▸ WHAT IS REQUIRED: Word for word, restate the entries below from their first line through the line that contains "- Une variabilité pour un même utilisateur".

START INPUT DATA

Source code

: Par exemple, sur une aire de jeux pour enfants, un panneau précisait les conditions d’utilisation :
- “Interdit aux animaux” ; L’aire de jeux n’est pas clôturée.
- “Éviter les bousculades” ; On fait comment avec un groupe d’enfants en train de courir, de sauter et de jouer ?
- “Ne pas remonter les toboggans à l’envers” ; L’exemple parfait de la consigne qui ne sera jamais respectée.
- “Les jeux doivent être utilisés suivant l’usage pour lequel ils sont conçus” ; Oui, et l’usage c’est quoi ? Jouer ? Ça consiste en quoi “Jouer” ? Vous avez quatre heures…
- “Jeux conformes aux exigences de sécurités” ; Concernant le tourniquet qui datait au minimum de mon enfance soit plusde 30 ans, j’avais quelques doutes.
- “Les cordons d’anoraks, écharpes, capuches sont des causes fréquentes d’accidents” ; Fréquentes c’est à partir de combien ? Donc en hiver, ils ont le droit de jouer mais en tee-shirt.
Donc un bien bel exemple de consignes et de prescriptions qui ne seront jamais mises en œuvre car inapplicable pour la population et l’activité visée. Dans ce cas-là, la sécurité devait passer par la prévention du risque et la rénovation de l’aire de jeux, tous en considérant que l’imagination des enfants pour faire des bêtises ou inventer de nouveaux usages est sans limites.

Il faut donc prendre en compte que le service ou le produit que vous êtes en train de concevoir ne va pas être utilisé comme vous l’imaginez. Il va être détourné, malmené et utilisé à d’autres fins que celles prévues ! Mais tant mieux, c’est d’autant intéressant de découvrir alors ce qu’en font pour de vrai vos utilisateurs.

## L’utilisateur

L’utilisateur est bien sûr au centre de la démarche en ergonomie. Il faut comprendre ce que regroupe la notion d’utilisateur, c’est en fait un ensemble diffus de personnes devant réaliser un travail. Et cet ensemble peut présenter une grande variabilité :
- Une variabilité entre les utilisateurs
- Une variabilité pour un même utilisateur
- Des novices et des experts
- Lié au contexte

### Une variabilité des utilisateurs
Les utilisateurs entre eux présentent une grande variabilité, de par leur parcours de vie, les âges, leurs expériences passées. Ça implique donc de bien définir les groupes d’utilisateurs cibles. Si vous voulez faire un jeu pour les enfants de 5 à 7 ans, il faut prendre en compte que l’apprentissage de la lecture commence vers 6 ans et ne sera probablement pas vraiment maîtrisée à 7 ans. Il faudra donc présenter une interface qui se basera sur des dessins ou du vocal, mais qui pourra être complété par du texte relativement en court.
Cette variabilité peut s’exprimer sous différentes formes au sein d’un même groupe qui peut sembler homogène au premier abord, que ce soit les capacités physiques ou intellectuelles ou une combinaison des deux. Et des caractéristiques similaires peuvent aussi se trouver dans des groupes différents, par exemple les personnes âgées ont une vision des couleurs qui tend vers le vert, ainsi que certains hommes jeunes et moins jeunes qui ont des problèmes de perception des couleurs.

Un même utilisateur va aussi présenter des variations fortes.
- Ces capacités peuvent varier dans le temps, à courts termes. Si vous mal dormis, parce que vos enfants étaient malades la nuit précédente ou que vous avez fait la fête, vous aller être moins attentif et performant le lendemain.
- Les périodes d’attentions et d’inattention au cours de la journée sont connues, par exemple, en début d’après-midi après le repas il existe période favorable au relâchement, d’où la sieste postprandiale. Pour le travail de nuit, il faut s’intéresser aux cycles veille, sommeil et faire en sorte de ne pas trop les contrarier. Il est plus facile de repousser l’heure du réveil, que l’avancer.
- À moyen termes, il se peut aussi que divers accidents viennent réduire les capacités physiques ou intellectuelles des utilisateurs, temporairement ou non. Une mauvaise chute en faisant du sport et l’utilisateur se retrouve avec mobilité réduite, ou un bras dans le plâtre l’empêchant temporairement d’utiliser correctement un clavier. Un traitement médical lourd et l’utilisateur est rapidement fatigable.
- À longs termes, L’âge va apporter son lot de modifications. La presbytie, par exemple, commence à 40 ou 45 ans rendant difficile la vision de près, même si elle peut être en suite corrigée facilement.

END INPUT DATA

▸ WRITTEN ANSWER:
Source code

: Par exemple, sur une aire de jeux pour enfants, un panneau précisait les conditions d’utilisation :
- “Interdit aux animaux” ; L’aire de jeux n’est pas clôturée.
- “Éviter les bousculades” ; On fait comment avec un groupe d’enfants en train de courir, de sauter et de jouer ?
- “Ne pas remonter les toboggans à l’envers” ; L’exemple parfait de la consigne qui ne sera jamais respectée.
- “Les jeux doivent être utilisés suivant l’usage pour lequel ils sont conçus” ; Oui, et l’usage c’est quoi ? Jouer ? Ça consiste en quoi “Jouer” ? Vous avez quatre heures…
- “Jeux conformes aux exigences de sécurités” ; Concernant le tourniquet qui datait au minimum de mon enfance soit plusde 30 ans, j’avais quelques doutes.
- “Les cordons d’anoraks, écharpes, capuches sont des causes fréquentes d’accidents” ; Fréquentes c’est à partir de combien ? Donc en hiver, ils ont le droit de jouer mais en tee-shirt.
Donc un bien bel exemple de consignes et de prescriptions qui ne seront jamais mises en œuvre car inapplicable pour la population et l’activité visée. Dans ce cas-là, la sécurité devait passer par la prévention du risque et la rénovation de l’aire de jeux, tous en considérant que l’imagination des enfants pour faire des bêtises ou inventer de nouveaux usages est sans limites.

Il faut donc prendre en compte que le service ou le produit que vous êtes en train de concevoir ne va pas être utilisé comme vous l’imaginez. Il va être détourné, malmené et utilisé à d’autres fins que celles prévues ! Mais tant mieux, c’est d’autant intéressant de découvrir alors ce qu’en font pour de vrai vos utilisateurs.

## L’utilisateur

L’utilisateur est bien sûr au centre de la démarche en ergonomie. Il faut comprendre ce que regroupe la notion d’utilisateur, c’est en fait un ensemble diffus de personnes devant réaliser un travail. Et cet ensemble peut présenter une grande variabilité :
- Une variabilité entre les utilisateurs
- Une variabilité pour un même utilisateur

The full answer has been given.